Depuis plusieurs jours, l’affaire Goldman Sachs fait la une des médias. La Securities and Exchange Commission (SEC), le gendarme des marchés financiers américains, a porté plainte pour fraude contre la grande banque d’affaires américaine. Cette dernière est soupçonnée d’avoir poussé des clients à investir dans des titres de crédits hypothécaires alors qu’elle pariait en même temps sur leur effondrement. Dans le magazine Rolling Stone, l’été dernier, le journaliste d’investigation Matt Taibbi a passé au crible les connexions entre le monde de la finance new-yorkaise, le Congrès et le gouvernement.
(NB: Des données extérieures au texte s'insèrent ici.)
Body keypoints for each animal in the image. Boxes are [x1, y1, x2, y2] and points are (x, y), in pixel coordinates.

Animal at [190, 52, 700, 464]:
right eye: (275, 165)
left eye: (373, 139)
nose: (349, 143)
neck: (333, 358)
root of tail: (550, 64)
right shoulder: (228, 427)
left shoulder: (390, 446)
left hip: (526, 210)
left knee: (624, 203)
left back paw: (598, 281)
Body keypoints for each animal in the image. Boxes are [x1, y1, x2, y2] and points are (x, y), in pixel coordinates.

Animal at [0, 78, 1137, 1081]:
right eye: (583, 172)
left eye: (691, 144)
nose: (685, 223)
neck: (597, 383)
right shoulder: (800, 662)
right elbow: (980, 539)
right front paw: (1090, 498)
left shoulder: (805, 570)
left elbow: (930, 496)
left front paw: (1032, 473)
Durant l’ère Clinton, Robert Rubin, une carrière de vingt-six ans chez Goldman Sachs, abandonna la présidence du groupe pour devenir secrétaire au Trésor américain. Lors de son mandat, il fut l’artisan de la déréglementation financière, notamment de l’abrogation du Glass-Steagall Act de 1933, qui interdisait la fusion entre les banques commerciales, les compagnies d’assurances et les firmes de courtage telles que Merrill Lynch ou Goldman Sachs. Mais c’est surtout sous George W. Bush que les passerelles se sont multipliées  : Henry Paulson, trente années de bons et loyaux services dont huit ans à la tête de la multinationale, devient secrétaire au Trésor  ; Stephen Friedman, vingt-huit ans dans la banque, est premier conseiller économique du président  ; Robert Zoellick, ex-conseiller aux affaires chez Goldman Sachs, est l’actuel président de la Banque mondiale  ; Josh Bolten, cinq ans d’ancienneté chez Goldman Sachs, était chef de cabinet du président Bush…
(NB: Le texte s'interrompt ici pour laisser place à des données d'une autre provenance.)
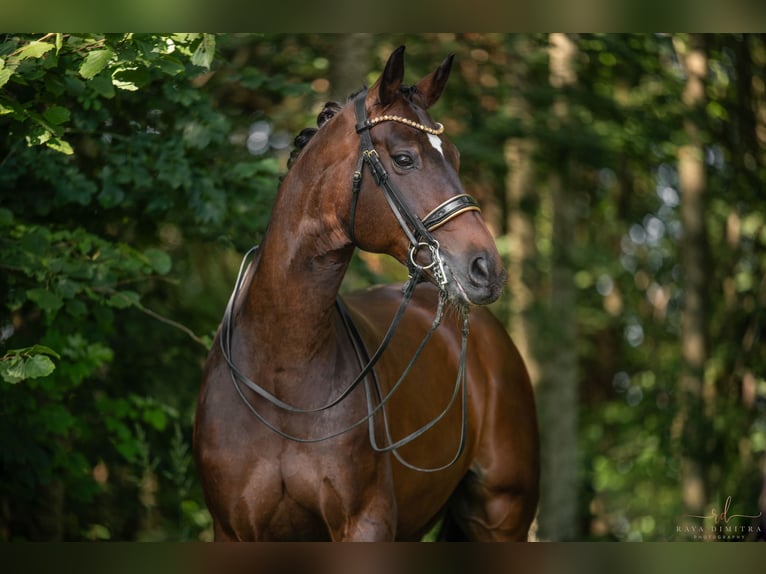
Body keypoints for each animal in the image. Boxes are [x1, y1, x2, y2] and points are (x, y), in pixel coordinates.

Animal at [192, 46, 540, 544]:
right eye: (404, 158)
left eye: (453, 156)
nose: (486, 269)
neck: (280, 370)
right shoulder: (233, 531)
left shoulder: (365, 524)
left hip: (501, 518)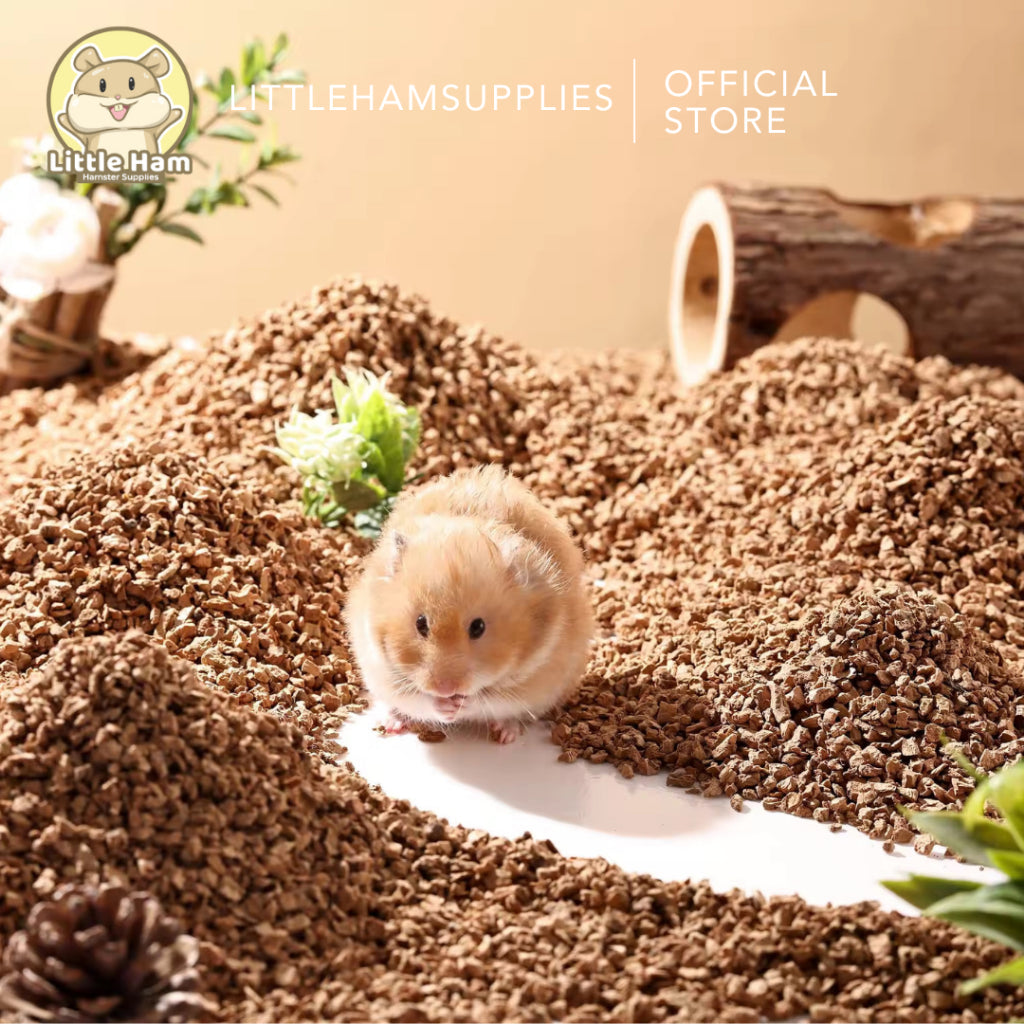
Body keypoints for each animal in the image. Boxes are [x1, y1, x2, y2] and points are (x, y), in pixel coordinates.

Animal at [345, 465, 594, 743]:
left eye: (478, 627)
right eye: (421, 624)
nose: (446, 688)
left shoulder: (533, 676)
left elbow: (485, 699)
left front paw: (461, 705)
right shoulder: (382, 666)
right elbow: (420, 698)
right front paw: (445, 706)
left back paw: (506, 734)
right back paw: (390, 724)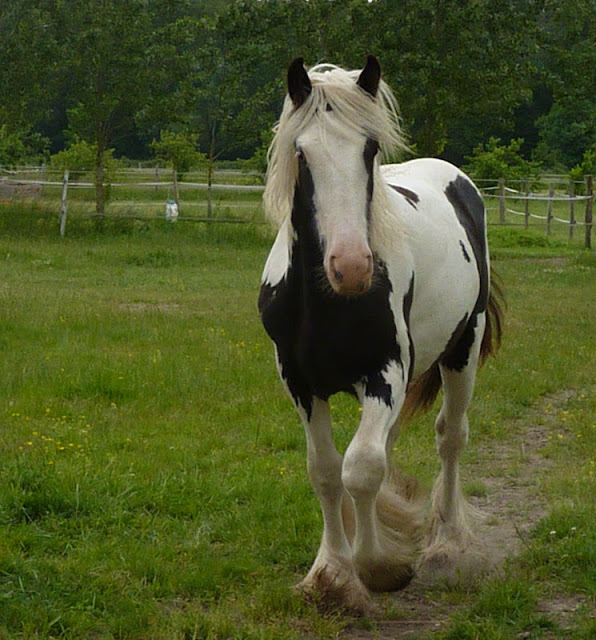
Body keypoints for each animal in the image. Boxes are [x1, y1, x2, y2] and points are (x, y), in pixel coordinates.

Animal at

À travers ces nominations, le gouvernement américain a impulsé une véritable libéralisation du marché depuis les années 2000. Cette année-là, le secrétaire au Trésor, Larry Summers, appuya une loi qui empêche l’organisme gouvernemental de réglementation, la Commodity Futures Trading Commission (Commission du négoce à terme des marchandises, CFTC), de superviser le commerce des instruments financiers dérivés. Autrement dit, les dérivés négociés hors bourse, comme les subprimes, échappent à toute réglementation par le gouvernement. La « Goldman influence » s’arrête-elle avec l’avènement de l’administration Obama  ? L’actuel secrétaire au Trésor, Tim Geithner, n’est pas un « Goldman boy », mais il fut l’assistant de Larry Summers pendant les années décisives. Et Larry Summers lui-même est devenu conseiller économique en chef du président Obama. William Dudley enfin, vingt et un ans chez Goldman, est aujourd’hui à la tête de la FED de New York.